Nazi death squad leader: The musical

Map of Latvia and Environs

(Business New Europe – bne.eu – BALTIC BLOG: Mike Collier in Riga – October 9, 2014)

If you are constantly battling to try and disprove Russian claims that your state is essentially neo-Nazi, it doesn’t help if an evening of musical entertainment then pops up giving Nazi death squads the razzle-dazzle of a Broadway musical.

That’s exactly what has happened in Latvia where – in a move absurdly reminiscent of Mel Brooks’ classic spoof The Producers – a musical opens on October 11 about Herberts Cukurs, deputy commander of the genocidal “Arajs gang” that slaughtered around 25,000 people, as far as historical records show without the benefit of tap dance routines.

Apparently, it’s a musical biography titled “Cukurs. Herberts Cukurs.” (as in “Bond. James Bond.”) and will premiere in Cukurs’ home town of Liejapa. A preview clip posted to YouTube contains a generic power ballad promising to tell a tale of “the heavens where my name is written.” [https://www.youtube.com/watch?v=PsdwCXVJwUc]

After finding fame as a pioneering aviator in the 1930s, Cukurs volunteered for the notorious “Arajs Kommando” during the Nazi occupation of Latvia. His high profile meant he was an instantly recognisable figure in the grim testimony of Holocaust survivors which catalogued murder, assault and sex crimes full of nauseating detail.

At the war’s end he went on the run so never faced trial and was eventually assassinated by Israel’s Mossad secret service when they ran him to ground in Uruguay in 1968.

Protests

A group of just five Latvians have written an open letter calling on their government to condemn the performance.

“Cukurs’ presence or personal participation in various Nazi massacres – including the mass killing of some 25 thousand inmates of Riga Ghetto in November-December 1941 – is frequently mentioned by Holocaust survivors,” says their open letter. “We turn to the international public to join us in expressing our outrage at this attempt to present a member of a death squad as a national hero.”

Speaking to bne, one of the signatories, historian Olga Procevska says: “I don’t think one needs a special reason to protest against the glorification of a Nazi collaborator.
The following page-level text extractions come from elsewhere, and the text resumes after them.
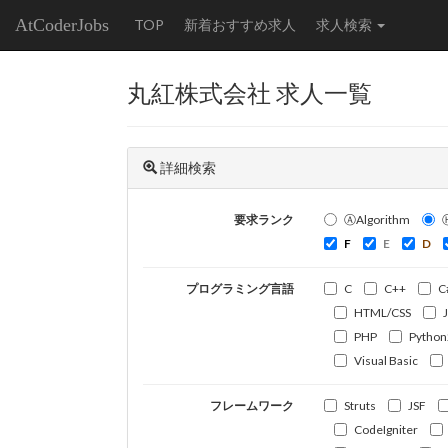
AtCoderJobs
TOP
新着おすすめ求人
求人検索
丸紅株式会社 求人一覧
詳細検索
要求ランク
ⒶAlgorithm
F
E
D
プログラミング言語
C
C++
C
HTML/CSS
PHP
Python
Visual Basic
フレームワーク
Struts
JSF
CodeIgniter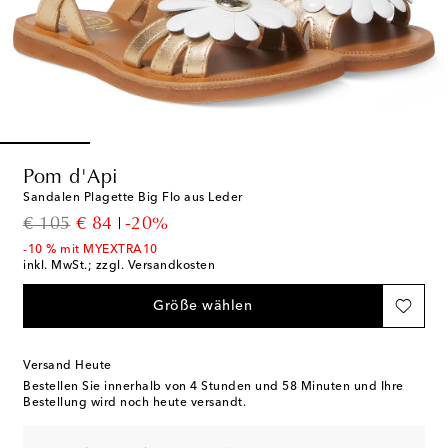
Pom d'Api
Sandalen Plagette Big Flo aus Leder
original price
discount price
€ 105
€ 84
-20%
-10 % mit MYEXTRA10
inkl. MwSt.; zzgl. Versandkosten
Größe wählen
Versand Heute
Bestellen Sie innerhalb von
4 Stunden und 58 Minuten
und Ihre
Bestellung wird noch heute versandt.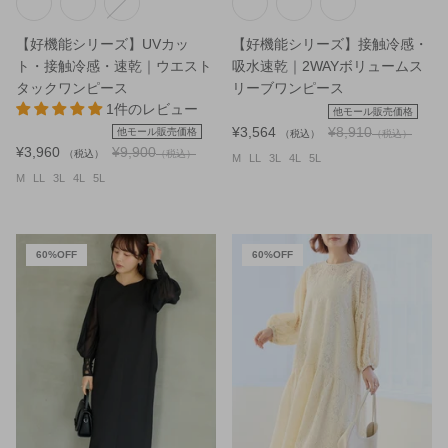
【好機能シリーズ】UVカッ
【好機能シリーズ】接触冷感・
ト・接触冷感・速乾｜ウエスト
吸水速乾｜2WAYボリュームス
タックワンピース
リーブワンピース
1件のレビュー
他モール販売価格
¥3,564
¥8,910
他モール販売価格
（税込）
（税込）
¥3,960
¥9,900
（税込）
（税込）
M
LL
3L
4L
5L
M
LL
3L
4L
5L
60%OFF
60%OFF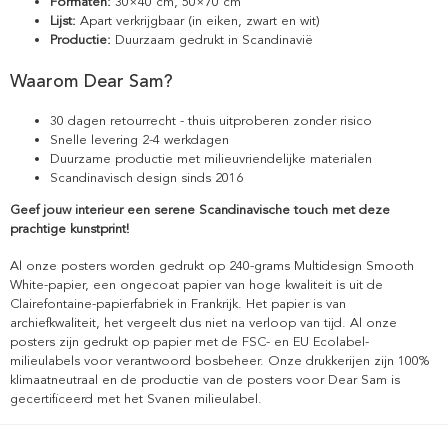
Formaten:
30×40 cm, 50×70 cm
Lijst:
Apart verkrijgbaar (in eiken, zwart en wit)
Productie:
Duurzaam gedrukt in Scandinavië
Waarom Dear Sam?
30 dagen retourrecht - thuis uitproberen zonder risico
Snelle levering 2-4 werkdagen
Duurzame productie met milieuvriendelijke materialen
Scandinavisch design sinds 2016
Geef jouw interieur een serene Scandinavische touch met deze
prachtige kunstprint!
Al onze posters worden gedrukt op 240-grams Multidesign Smooth
White-papier, een ongecoat papier van hoge kwaliteit is uit de
Clairefontaine-papierfabriek in Frankrijk. Het papier is van
archiefkwaliteit, het vergeelt dus niet na verloop van tijd. Al onze
posters zijn gedrukt op papier met de FSC- en EU Ecolabel-
milieulabels voor verantwoord bosbeheer. Onze drukkerijen zijn 100%
klimaatneutraal en de productie van de posters voor Dear Sam is
gecertificeerd met het Svanen milieulabel.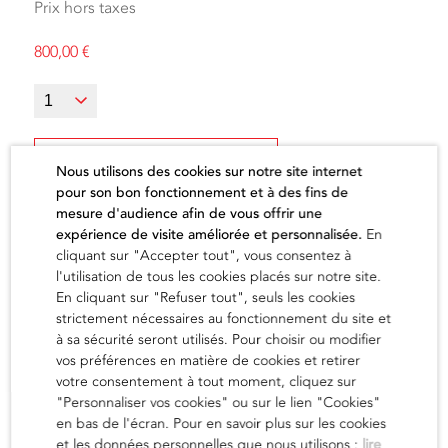
Prix hors taxes
800,00
€
Ajouter au panier
Nous utilisons des cookies sur notre site internet
pour son bon fonctionnement et à des fins de
mesure d'audience afin de vous offrir une
expérience de visite améliorée et personnalisée.
En
cliquant sur "Accepter tout", vous consentez à
l'utilisation de tous les cookies placés sur notre site.
L'artiste
En cliquant sur "Refuser tout", seuls les cookies
strictement nécessaires au fonctionnement du site et
à sa sécurité seront utilisés. Pour choisir ou modifier
vos préférences en matière de cookies et retirer
en savoir
votre consentement à tout moment, cliquez sur
"Personnaliser vos cookies" ou sur le lien "Cookies"
en bas de l'écran. Pour en savoir plus sur les cookies
et les données personnelles que nous utilisons :
lire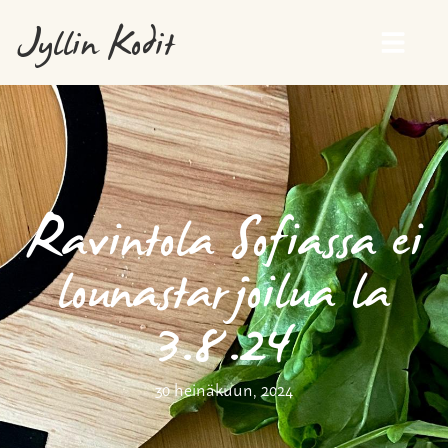
Jyllin Kodit
Ravintola Sofiassa ei
lounastarjoilua la
3.8.24
30 heinäkuun, 2024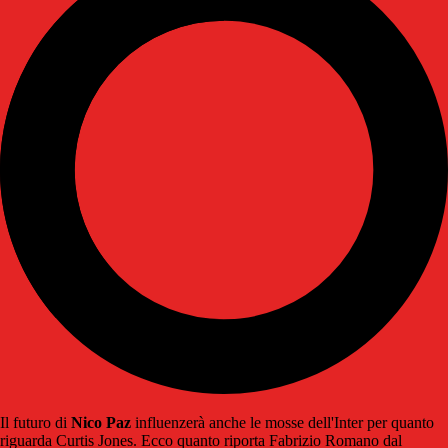
Il futuro di
Nico
Paz
influenzerà anche le mosse dell'Inter per quanto
riguarda Curtis Jones. Ecco quanto riporta Fabrizio Romano dal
But the trigger was my Jewish friend’s attempt to organise a protest. No one seemed to care and I thought this is ridiculous and shameful.”

Latvian Foreign Ministry spokesman Karlis Eihenbaums tells bne: “It is totally unacceptable to portray such people as heroes,” and that Latvia “has consistently condemned war crimes and crimes against humanity committed during the time that Latvia was occupied.”

Official investigations of Cukurs’ alleged crimes continue to this day, he added, but since Latvia “is a democracy and therefore supports freedom of speech and freedom of expression,” the people behind the production would be “fully responsible for it.”

Publicity materials for the musical describe Cukurs as “the most famous Latvian in the world. He gained fame with his selfless and audacious flight from Riga to Gambia in 1933-1934, in a single-engine plane that he built with his own hands. Because of this heroic deed, the press all around the world wrote about Herberts Cukurs.” No mention is made of his later activities.

The letter came a day after Efraim Zuroff, the world’s most famous Nazi-hunter, in his role as director of the Jerusalem office of the Simon Wiesenthal Center said he was “utterly disgusted” by the prospect of “a brazen attempt to rehabilitate the image of one of the most notorious mass murderers of Jews in the Baltics during the Holocaust.”

The show’s producer Juris Millers has defended his production advising Zuroff to watch the musical before making up his mind. “I am perfectly aware that the musical is provocative because it deals with a controversial and tragic period in Latvian history. Our task is not to exonerate or convict Herberts Cukurs – our aim is to initiate a discussion,” Millers told the Latvijas Avize newspaper on October 6.